A basic algorithm course is about building up the abstract steps intended to solve a specific quandary. It introduces the going-to-be programmer to the fundamental tools mundanely utilized, namely reading from the standard input, writing on the standard output, conditional control structure, iterative control structure, and of course a trivial introduction to scalar data types (int [short], char, real [float, double], and boolean). The accompanying programming course is to concretize the aforementioned.

Further, the importance of data structures (their prerequisite are the scalar data types) appear when a beginner programmer has to move to "next level": manipulating arrays.

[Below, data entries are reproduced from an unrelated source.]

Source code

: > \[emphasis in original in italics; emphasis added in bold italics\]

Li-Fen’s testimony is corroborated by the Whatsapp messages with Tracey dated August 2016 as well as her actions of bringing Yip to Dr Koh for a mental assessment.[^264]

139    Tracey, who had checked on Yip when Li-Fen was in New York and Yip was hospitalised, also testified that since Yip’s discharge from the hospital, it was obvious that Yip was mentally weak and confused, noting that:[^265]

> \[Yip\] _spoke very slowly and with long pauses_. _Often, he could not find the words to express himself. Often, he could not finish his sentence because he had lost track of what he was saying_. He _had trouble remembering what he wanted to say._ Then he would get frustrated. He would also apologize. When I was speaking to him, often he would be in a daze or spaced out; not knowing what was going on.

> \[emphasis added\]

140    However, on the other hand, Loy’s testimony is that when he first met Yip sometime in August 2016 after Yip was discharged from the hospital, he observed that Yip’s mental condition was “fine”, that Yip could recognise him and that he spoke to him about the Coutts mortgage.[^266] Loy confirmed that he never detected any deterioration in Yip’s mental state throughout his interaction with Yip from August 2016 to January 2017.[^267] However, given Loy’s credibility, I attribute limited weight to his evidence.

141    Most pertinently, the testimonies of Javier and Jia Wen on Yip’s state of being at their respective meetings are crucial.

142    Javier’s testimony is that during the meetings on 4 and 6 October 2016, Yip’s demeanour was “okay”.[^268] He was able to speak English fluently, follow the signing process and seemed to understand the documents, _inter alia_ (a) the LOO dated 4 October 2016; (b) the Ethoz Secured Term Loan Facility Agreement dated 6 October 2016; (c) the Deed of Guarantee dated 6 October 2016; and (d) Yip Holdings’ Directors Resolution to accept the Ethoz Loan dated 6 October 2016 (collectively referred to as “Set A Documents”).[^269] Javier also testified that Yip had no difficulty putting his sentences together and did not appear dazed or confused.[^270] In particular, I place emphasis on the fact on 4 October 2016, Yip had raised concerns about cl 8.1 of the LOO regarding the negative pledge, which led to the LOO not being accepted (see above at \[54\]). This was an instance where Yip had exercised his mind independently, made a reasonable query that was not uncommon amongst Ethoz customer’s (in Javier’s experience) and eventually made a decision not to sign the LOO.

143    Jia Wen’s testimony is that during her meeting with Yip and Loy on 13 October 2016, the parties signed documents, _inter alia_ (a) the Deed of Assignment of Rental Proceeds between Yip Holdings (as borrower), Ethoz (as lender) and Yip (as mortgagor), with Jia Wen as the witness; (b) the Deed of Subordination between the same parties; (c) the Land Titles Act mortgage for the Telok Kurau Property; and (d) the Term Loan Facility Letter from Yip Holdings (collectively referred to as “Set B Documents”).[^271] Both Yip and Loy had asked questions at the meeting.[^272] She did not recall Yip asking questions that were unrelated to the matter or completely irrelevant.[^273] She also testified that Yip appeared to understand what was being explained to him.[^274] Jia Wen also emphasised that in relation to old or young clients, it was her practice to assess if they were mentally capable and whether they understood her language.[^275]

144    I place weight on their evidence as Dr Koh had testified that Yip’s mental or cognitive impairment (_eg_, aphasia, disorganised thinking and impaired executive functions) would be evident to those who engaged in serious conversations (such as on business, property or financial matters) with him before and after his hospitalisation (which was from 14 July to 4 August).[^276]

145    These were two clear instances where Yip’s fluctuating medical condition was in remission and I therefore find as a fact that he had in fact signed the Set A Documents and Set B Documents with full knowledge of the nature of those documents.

*Arrays allow to gather homogeneous values within one variable at run-time*.
Niklaus Wirth made use of a very, very critical equation to entitle his book (Algorithms + Data Structures = Programs), in the 1970s already.

A data structures course is supposed to introduce students to the plethora of ways to organize data before engaging into its algorithmic solution.

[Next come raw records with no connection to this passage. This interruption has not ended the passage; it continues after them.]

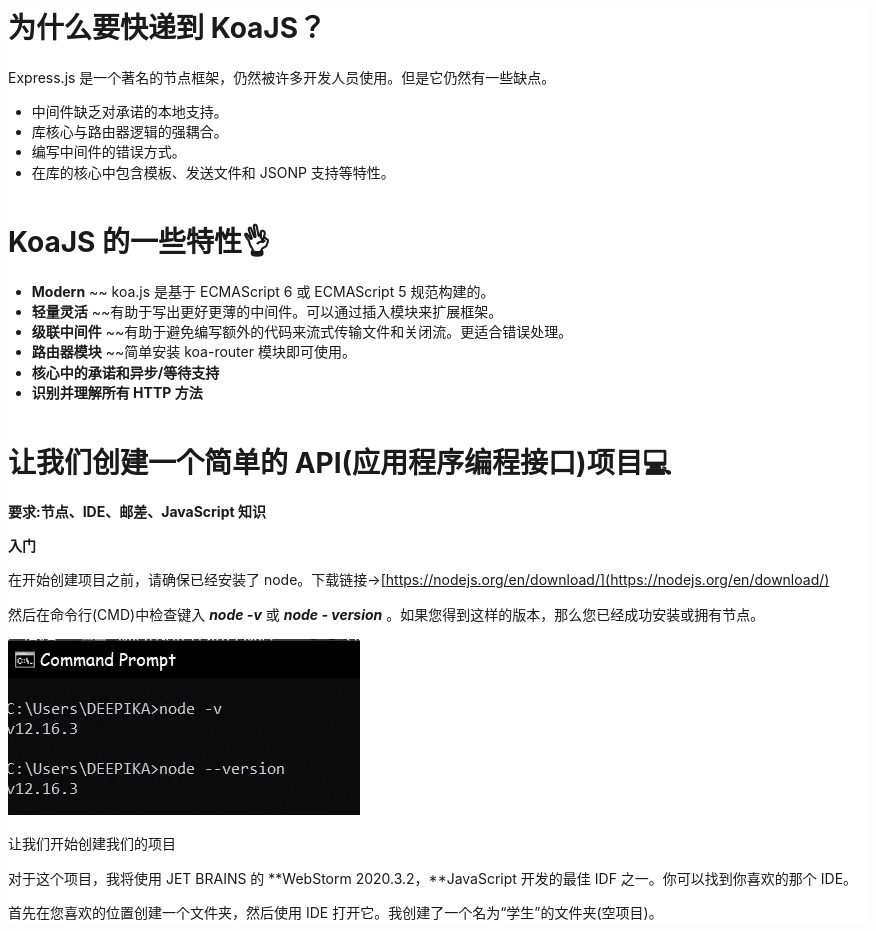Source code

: # **为什么要快递到 KoaJS？**

Express.js 是一个著名的节点框架，仍然被许多开发人员使用。但是它仍然有一些缺点。

*   中间件缺乏对承诺的本地支持。
*   库核心与路由器逻辑的强耦合。
*   编写中间件的错误方式。
*   在库的核心中包含模板、发送文件和 JSONP 支持等特性。

# **KoaJS 的一些特性👌**

*   **Modern** ~~ koa.js 是基于 ECMAScript 6 或 ECMAScript 5 规范构建的。
*   **轻量灵活** ~~有助于写出更好更薄的中间件。可以通过插入模块来扩展框架。
*   **级联中间件** ~~有助于避免编写额外的代码来流式传输文件和关闭流。更适合错误处理。
*   **路由器模块** ~~简单安装 koa-router 模块即可使用。
*   **核心中的承诺和异步/等待支持**
*   **识别并理解所有 HTTP 方法**

# 让我们创建一个简单的 API(应用程序编程接口)项目💻

**要求:节点、IDE、邮差、JavaScript 知识**

**入门**

在开始创建项目之前，请确保已经安装了 node。下载链接->[https://nodejs.org/en/download/](https://nodejs.org/en/download/)

然后在命令行(CMD)中检查键入 ***node -v*** 或 ***node - version*** 。如果您得到这样的版本，那么您已经成功安装或拥有节点。

![](img/99d1785ed4402f340f0887a34aff0a65.png)

让我们开始创建我们的项目

对于这个项目，我将使用 JET BRAINS 的 **WebStorm 2020.3.2，**JavaScript 开发的最佳 IDF 之一。你可以找到你喜欢的那个 IDE。

首先在您喜欢的位置创建一个文件夹，然后使用 IDE 打开它。我创建了一个名为“学生”的文件夹(空项目)。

The fate of a program's performance is fundamentally based on the choice of the data structure.

A virtuoso programmer may succeed to achieve the intended results most of the time, but might be surprised when their solution is adopted within a production environment, when the algorithm is going to be exposed to data of all kinds (vertically and horizontally).

A gullible programmer is the one who would try to solve the Towers of Hanoi using arrays. A sophomore student in Computer Science (recently introduced to recursion) might think that the recursive solution of the Towers of Hanoi problem is a perfect suggestion.